╭──
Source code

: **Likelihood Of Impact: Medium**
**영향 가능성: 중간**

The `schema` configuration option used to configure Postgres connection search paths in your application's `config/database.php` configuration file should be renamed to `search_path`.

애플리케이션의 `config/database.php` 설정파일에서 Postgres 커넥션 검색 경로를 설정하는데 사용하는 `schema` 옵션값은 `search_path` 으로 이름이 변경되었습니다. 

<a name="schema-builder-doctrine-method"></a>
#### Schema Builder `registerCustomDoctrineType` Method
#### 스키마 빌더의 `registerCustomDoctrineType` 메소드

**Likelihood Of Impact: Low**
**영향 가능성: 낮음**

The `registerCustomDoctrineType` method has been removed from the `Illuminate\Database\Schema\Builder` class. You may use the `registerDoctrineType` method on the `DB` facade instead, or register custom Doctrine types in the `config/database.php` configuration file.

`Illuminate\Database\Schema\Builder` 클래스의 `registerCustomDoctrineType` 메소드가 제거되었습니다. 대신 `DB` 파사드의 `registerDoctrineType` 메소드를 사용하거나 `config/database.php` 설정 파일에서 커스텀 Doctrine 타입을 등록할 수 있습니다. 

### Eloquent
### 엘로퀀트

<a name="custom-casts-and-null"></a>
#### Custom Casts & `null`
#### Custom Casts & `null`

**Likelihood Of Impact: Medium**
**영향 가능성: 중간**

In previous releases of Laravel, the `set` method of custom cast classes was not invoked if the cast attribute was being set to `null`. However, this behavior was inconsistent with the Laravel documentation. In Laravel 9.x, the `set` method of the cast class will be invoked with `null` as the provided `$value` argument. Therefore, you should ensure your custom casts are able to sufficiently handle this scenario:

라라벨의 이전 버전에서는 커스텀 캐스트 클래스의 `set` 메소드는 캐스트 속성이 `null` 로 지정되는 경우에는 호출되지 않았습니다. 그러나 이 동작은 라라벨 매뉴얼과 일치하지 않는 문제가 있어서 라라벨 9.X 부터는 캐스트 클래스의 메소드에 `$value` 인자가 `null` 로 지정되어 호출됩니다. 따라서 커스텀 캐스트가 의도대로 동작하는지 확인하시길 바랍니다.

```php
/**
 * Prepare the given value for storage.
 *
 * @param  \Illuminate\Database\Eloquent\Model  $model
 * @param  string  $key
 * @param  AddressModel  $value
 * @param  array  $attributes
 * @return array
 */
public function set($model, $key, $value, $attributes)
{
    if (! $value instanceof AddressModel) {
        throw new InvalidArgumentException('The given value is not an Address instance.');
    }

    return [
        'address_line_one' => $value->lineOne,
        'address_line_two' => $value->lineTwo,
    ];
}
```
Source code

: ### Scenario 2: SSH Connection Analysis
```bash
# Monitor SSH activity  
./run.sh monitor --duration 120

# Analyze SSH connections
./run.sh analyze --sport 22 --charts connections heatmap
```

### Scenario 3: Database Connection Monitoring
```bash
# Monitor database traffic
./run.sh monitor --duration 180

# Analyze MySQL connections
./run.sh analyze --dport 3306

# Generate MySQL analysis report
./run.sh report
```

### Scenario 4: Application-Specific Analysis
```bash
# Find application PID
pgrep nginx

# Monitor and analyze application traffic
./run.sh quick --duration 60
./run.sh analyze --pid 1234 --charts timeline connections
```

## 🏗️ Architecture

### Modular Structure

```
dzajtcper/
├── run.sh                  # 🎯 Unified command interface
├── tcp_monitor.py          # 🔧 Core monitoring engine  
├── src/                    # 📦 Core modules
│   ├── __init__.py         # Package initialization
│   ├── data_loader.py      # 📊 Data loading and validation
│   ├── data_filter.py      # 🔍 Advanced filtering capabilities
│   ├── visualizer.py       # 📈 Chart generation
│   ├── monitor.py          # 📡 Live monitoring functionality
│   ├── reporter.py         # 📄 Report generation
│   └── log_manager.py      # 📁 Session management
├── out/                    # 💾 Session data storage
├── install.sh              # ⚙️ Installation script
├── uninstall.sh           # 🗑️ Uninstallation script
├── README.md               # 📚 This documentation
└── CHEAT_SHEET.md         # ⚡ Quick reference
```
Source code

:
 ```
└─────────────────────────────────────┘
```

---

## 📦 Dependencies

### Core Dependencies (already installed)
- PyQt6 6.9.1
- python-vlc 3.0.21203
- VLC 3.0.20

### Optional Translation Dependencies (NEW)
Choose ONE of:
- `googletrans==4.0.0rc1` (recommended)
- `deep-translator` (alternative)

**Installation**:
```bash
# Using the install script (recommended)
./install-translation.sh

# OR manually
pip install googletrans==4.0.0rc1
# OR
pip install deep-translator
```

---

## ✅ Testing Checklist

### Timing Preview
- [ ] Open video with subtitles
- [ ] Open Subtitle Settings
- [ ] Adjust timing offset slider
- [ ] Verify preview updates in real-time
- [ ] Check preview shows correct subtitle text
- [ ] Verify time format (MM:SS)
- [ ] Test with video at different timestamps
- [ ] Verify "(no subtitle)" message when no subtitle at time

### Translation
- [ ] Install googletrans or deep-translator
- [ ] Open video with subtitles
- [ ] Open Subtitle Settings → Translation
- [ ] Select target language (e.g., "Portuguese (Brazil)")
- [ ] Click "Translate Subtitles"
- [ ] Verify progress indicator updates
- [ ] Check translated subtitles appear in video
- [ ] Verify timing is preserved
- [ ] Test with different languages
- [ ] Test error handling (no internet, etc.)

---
╰──
# Work to be completed
The entries above should be copied out exactly, with none left out.

# Written response
Source code

: **Likelihood Of Impact: Medium**
**영향 가능성: 중간**

The `schema` configuration option used to configure Postgres connection search paths in your application's `config/database.php` configuration file should be renamed to `search_path`.

애플리케이션의 `config/database.php` 설정파일에서 Postgres 커넥션 검색 경로를 설정하는데 사용하는 `schema` 옵션값은 `search_path` 으로 이름이 변경되었습니다. 

<a name="schema-builder-doctrine-method"></a>
#### Schema Builder `registerCustomDoctrineType` Method
#### 스키마 빌더의 `registerCustomDoctrineType` 메소드

**Likelihood Of Impact: Low**
**영향 가능성: 낮음**

The `registerCustomDoctrineType` method has been removed from the `Illuminate\Database\Schema\Builder` class. You may use the `registerDoctrineType` method on the `DB` facade instead, or register custom Doctrine types in the `config/database.php` configuration file.

`Illuminate\Database\Schema\Builder` 클래스의 `registerCustomDoctrineType` 메소드가 제거되었습니다. 대신 `DB` 파사드의 `registerDoctrineType` 메소드를 사용하거나 `config/database.php` 설정 파일에서 커스텀 Doctrine 타입을 등록할 수 있습니다. 

### Eloquent
### 엘로퀀트

<a name="custom-casts-and-null"></a>
#### Custom Casts & `null`
#### Custom Casts & `null`

**Likelihood Of Impact: Medium**
**영향 가능성: 중간**

In previous releases of Laravel, the `set` method of custom cast classes was not invoked if the cast attribute was being set to `null`. However, this behavior was inconsistent with the Laravel documentation. In Laravel 9.x, the `set` method of the cast class will be invoked with `null` as the provided `$value` argument. Therefore, you should ensure your custom casts are able to sufficiently handle this scenario:

라라벨의 이전 버전에서는 커스텀 캐스트 클래스의 `set` 메소드는 캐스트 속성이 `null` 로 지정되는 경우에는 호출되지 않았습니다. 그러나 이 동작은 라라벨 매뉴얼과 일치하지 않는 문제가 있어서 라라벨 9.X 부터는 캐스트 클래스의 메소드에 `$value` 인자가 `null` 로 지정되어 호출됩니다. 따라서 커스텀 캐스트가 의도대로 동작하는지 확인하시길 바랍니다.

```php
/**
 * Prepare the given value for storage.
 *
 * @param  \Illuminate\Database\Eloquent\Model  $model
 * @param  string  $key
 * @param  AddressModel  $value
 * @param  array  $attributes
 * @return array
 */
public function set($model, $key, $value, $attributes)
{
    if (! $value instanceof AddressModel) {
        throw new InvalidArgumentException('The given value is not an Address instance.');
    }

    return [
        'address_line_one' => $value->lineOne,
        'address_line_two' => $value->lineTwo,
    ];
}
```
Source code

: ### Scenario 2: SSH Connection Analysis
```bash
# Monitor SSH activity  
./run.sh monitor --duration 120

# Analyze SSH connections
./run.sh analyze --sport 22 --charts connections heatmap
```

### Scenario 3: Database Connection Monitoring
```bash
# Monitor database traffic
./run.sh monitor --duration 180

# Analyze MySQL connections
./run.sh analyze --dport 3306

# Generate MySQL analysis report
./run.sh report
```

### Scenario 4: Application-Specific Analysis
```bash
# Find application PID
pgrep nginx

# Monitor and analyze application traffic
./run.sh quick --duration 60
./run.sh analyze --pid 1234 --charts timeline connections
```

## 🏗️ Architecture

### Modular Structure

```
dzajtcper/
├── run.sh                  # 🎯 Unified command interface
├── tcp_monitor.py          # 🔧 Core monitoring engine  
├── src/                    # 📦 Core modules
│   ├── __init__.py         # Package initialization
│   ├── data_loader.py      # 📊 Data loading and validation
│   ├── data_filter.py      # 🔍 Advanced filtering capabilities
│   ├── visualizer.py       # 📈 Chart generation
│   ├── monitor.py          # 📡 Live monitoring functionality
│   ├── reporter.py         # 📄 Report generation
│   └── log_manager.py      # 📁 Session management
├── out/                    # 💾 Session data storage
├── install.sh              # ⚙️ Installation script
├── uninstall.sh           # 🗑️ Uninstallation script
├── README.md               # 📚 This documentation
└── CHEAT_SHEET.md         # ⚡ Quick reference
```
Source code

:
 ```
└─────────────────────────────────────┘
```

---

## 📦 Dependencies

### Core Dependencies (already installed)
- PyQt6 6.9.1
- python-vlc 3.0.21203
- VLC 3.0.20

### Optional Translation Dependencies (NEW)
Choose ONE of:
- `googletrans==4.0.0rc1` (recommended)
- `deep-translator` (alternative)

**Installation**:
```bash
# Using the install script (recommended)
./install-translation.sh

# OR manually
pip install googletrans==4.0.0rc1
# OR
pip install deep-translator
```

---

## ✅ Testing Checklist

### Timing Preview
- [ ] Open video with subtitles
- [ ] Open Subtitle Settings
- [ ] Adjust timing offset slider
- [ ] Verify preview updates in real-time
- [ ] Check preview shows correct subtitle text
- [ ] Verify time format (MM:SS)
- [ ] Test with video at different timestamps
- [ ] Verify "(no subtitle)" message when no subtitle at time

### Translation
- [ ] Install googletrans or deep-translator
- [ ] Open video with subtitles
- [ ] Open Subtitle Settings → Translation
- [ ] Select target language (e.g., "Portuguese (Brazil)")
- [ ] Click "Translate Subtitles"
- [ ] Verify progress indicator updates
- [ ] Check translated subtitles appear in video
- [ ] Verify timing is preserved
- [ ] Test with different languages
- [ ] Test error handling (no internet, etc.)

---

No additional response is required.